The Quest for a Cure
Like many people with fibromyalgia, I went on a multi-year, multi-dollar adventure. Over the next ten years, I:
- Spent hundreds of hours reading books, surfing the Internet, reading blogs, chatting in chat rooms.
- Tried dozens of conventional pharmaceuticals.
- Spent thousands of dollars on alternative health schemes. Swallowed hundreds of dollars of supplements. Took IV treatments, got vitamin shots, applied various creams.
- Spent hundreds of dollars and many, many hours on various dietary regimens.
- Spent hundreds of dollars on psychotherapy.
- Spent hours listening to hypnosis & meditation CDs.
It’s exhausting just reading through all of this! And at the time, it was even more draining with the emotional desperation energy associated with all of these efforts. No wonder I didn’t get well!
Yet along the way, I collected numerous tools for my coping toolbox. Tools that I want to share with this blog.
A Solitary Journey
I think it’s important to also convey my living situation, as I think this impacts people’s differing healing and coping experience. I was (and still am) quite socially isolated. (Here’s where my Complex PTSD becomes a problem multiplier.) I am single and have no family living nearby. Trust is a big issue and so I’m not good at maintaining close friendships. I actually prefer loneliness to the intense anxiety of personal relationships. As a result, I do not have much of a support system.

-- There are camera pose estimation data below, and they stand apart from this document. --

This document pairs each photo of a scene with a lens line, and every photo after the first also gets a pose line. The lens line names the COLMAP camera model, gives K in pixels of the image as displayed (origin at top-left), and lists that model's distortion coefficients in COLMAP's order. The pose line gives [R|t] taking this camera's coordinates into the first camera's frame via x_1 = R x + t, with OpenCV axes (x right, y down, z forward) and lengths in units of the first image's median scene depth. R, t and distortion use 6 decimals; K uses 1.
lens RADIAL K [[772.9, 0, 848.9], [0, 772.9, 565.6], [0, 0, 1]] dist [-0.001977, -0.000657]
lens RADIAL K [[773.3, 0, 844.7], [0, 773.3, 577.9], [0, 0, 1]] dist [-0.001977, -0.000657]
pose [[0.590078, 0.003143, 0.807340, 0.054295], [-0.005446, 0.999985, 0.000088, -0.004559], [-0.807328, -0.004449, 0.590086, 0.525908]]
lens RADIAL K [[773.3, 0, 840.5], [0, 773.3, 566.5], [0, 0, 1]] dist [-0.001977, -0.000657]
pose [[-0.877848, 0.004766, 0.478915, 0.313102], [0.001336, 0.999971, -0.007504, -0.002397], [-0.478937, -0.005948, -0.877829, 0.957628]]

But I have been fortunate in other ways. I’ve had good jobs and not struggled too much financially. And though the pain makes my day-to-day life difficult, I don’t have others to care for. I have no children, nor do I have the stress of a spouse having to deal with a sick mate. When I think about health-challenged people with families, especially single mothers, I can’t help but realize that my situation isn’t so bad.
So, for better or worse, my healing journey has largely been a solitary one.

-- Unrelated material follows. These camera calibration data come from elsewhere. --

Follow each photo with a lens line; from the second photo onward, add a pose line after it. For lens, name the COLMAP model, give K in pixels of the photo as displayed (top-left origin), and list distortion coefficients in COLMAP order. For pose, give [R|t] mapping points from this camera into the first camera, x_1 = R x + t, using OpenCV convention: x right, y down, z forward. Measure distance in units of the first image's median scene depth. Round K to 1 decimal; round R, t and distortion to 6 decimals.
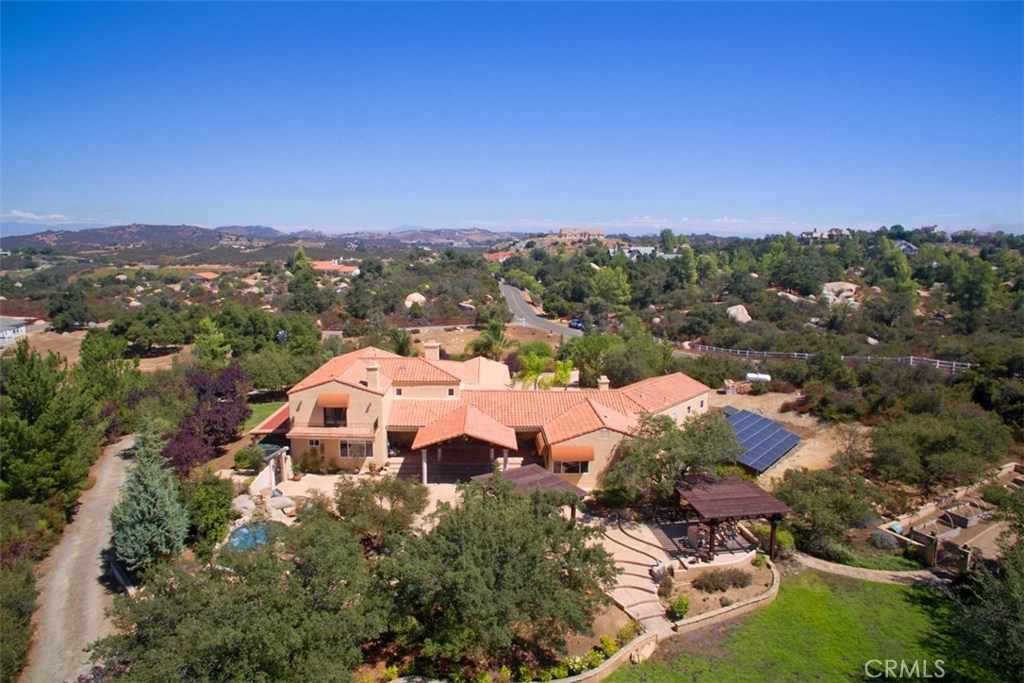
lens RADIAL K [[600.0, 0, 511.1], [0, 600.0, 326.7], [0, 0, 1]] dist [-0.125097, 0.091425]
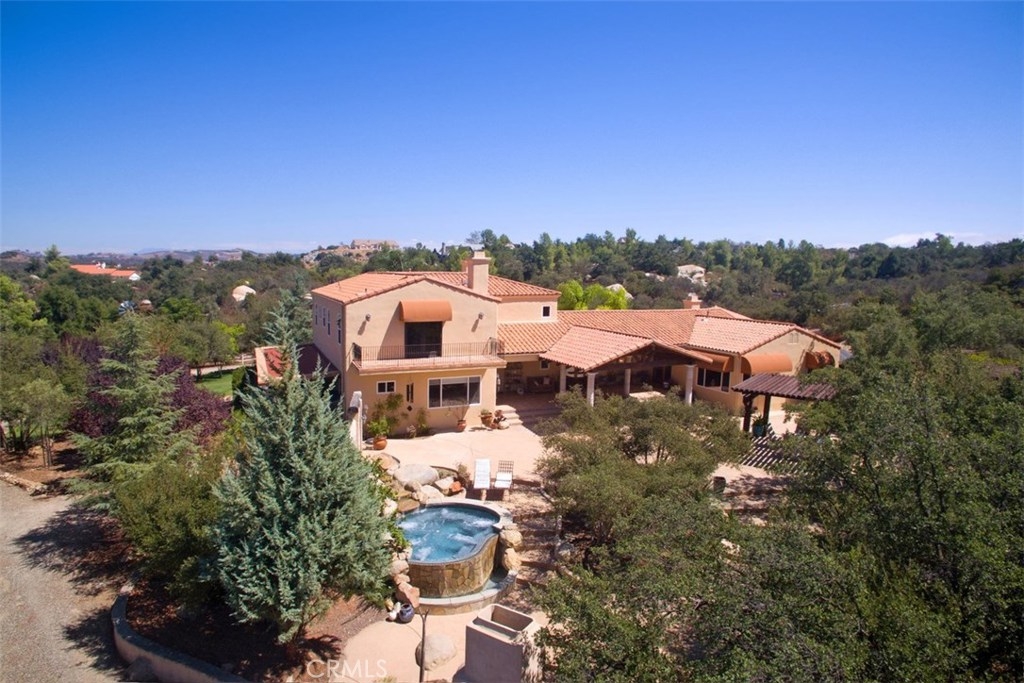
lens RADIAL K [[599.6, 0, 510.2], [0, 599.6, 345.9], [0, 0, 1]] dist [-0.124120, 0.090057]
pose [[0.929957, -0.047364, 0.364606, -0.067797], [0.049397, 0.998772, 0.003756, 0.024841], [-0.364336, 0.014517, 0.931154, 0.062666]]
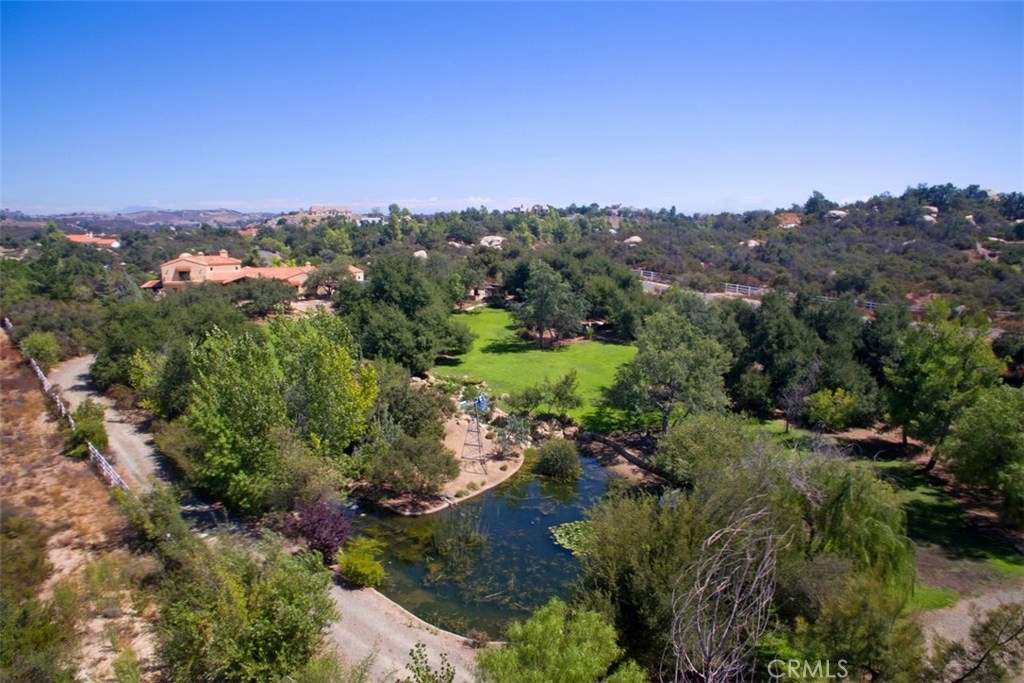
lens RADIAL K [[600.0, 0, 511.1], [0, 600.0, 326.7], [0, 0, 1]] dist [-0.125097, 0.091425]
pose [[0.923332, -0.065338, 0.378404, 0.000752], [0.053015, 0.997672, 0.042904, 0.049362], [-0.380326, -0.019554, 0.924646, -0.242632]]
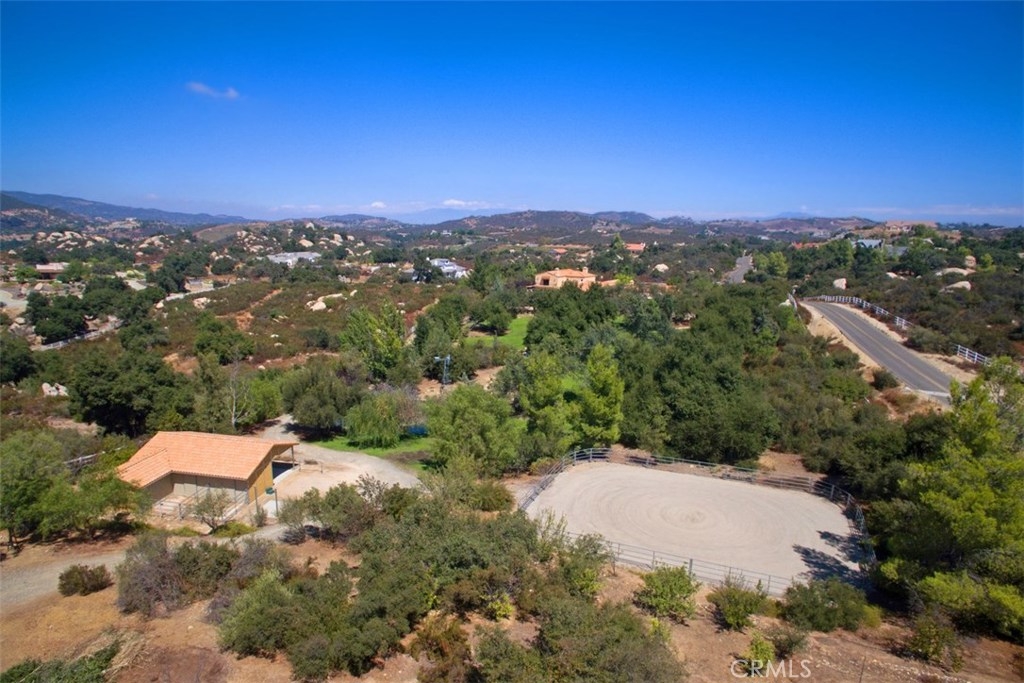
lens RADIAL K [[599.6, 0, 510.2], [0, 599.6, 345.9], [0, 0, 1]] dist [-0.124120, 0.090057]
pose [[0.821666, 0.114484, -0.558354, 0.248044], [-0.083713, 0.993236, 0.080462, 0.040386], [0.563789, -0.019371, 0.825692, -0.331533]]
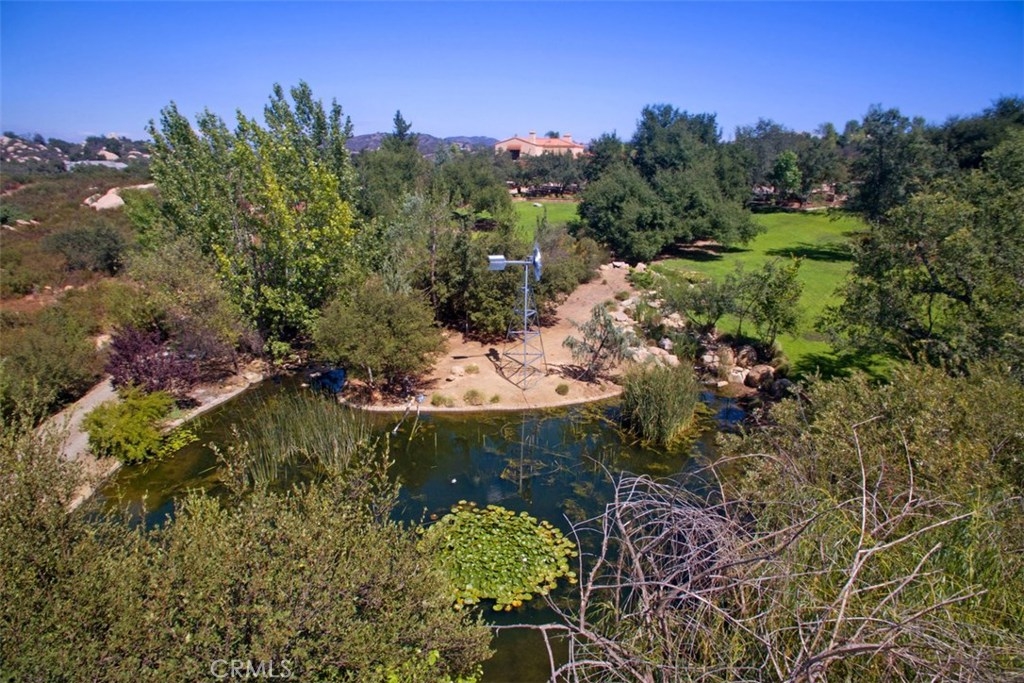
lens RADIAL K [[599.6, 0, 510.2], [0, 599.6, 345.9], [0, 0, 1]] dist [-0.124120, 0.090057]
pose [[0.936614, 0.112583, -0.331781, 0.078300], [-0.055312, 0.982605, 0.177281, 0.071484], [0.345969, -0.147693, 0.926549, -0.181521]]
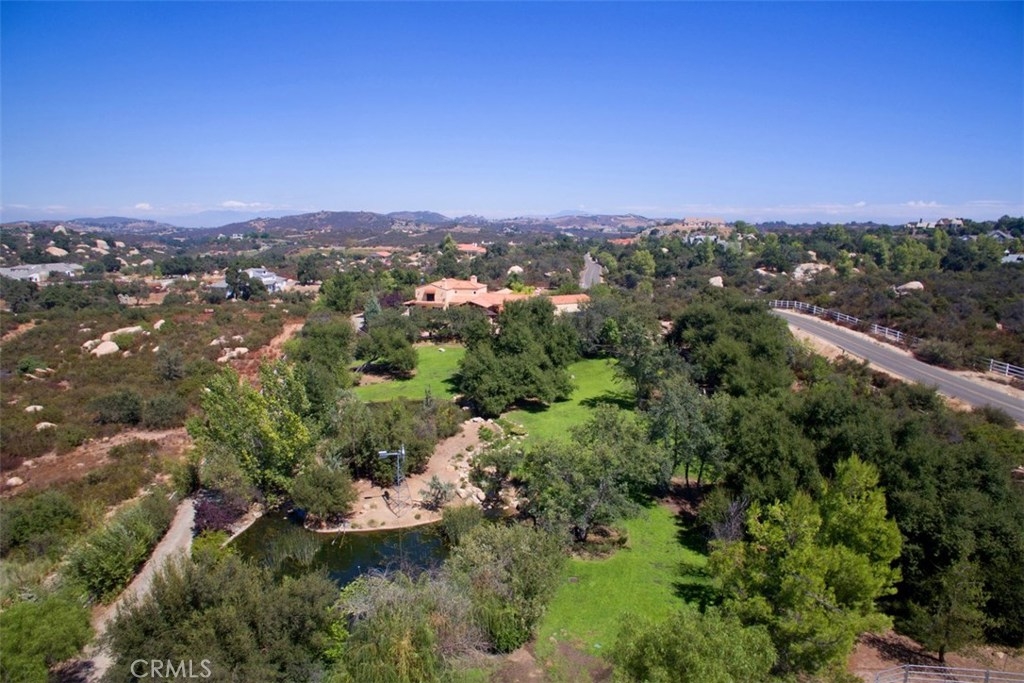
lens RADIAL K [[599.6, 0, 510.2], [0, 599.6, 345.9], [0, 0, 1]] dist [-0.124120, 0.090057]
pose [[0.964905, 0.050446, -0.257709, 0.126580], [-0.036092, 0.997538, 0.060132, 0.030608], [0.260107, -0.048720, 0.964350, -0.258161]]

Settling into the Land of Acceptance
Many recovery programs stress the importance of acceptance. I’ve learned that acceptance is also a key component of living well with chronic pain. Things seemed to get better overall once I stopped fighting so hard.
This doesn’t mean I don’t still get angry and depressed about my situation, or that I stop trying to get better. But things aren’t as emotionally intense all the time. I guess you could say I’ve “turned down the volume” on my anger, desperation and depression – emotions that take up a lot of energy.
This certainly didn’t happen overnight. It’s a process – like the five stages of grief: Denial, Anger, Depression, Bargaining, and Acceptance. And there’s no set timetable or route – everyone is different.
See my related post Three Important Lessons for Healing for more on this.
Conclusion
I hope this background information has been helpful. It’s useful to know about the bloggers so you can evaluate and compare situations and suggestions. As I’ll probably state ad nauseam in my blog, everyone is different. My coping strategies have been pieced together from dozens of sources, each one being a unique and valuable part of the puzzle. With this blog, I hope to make my own contribution.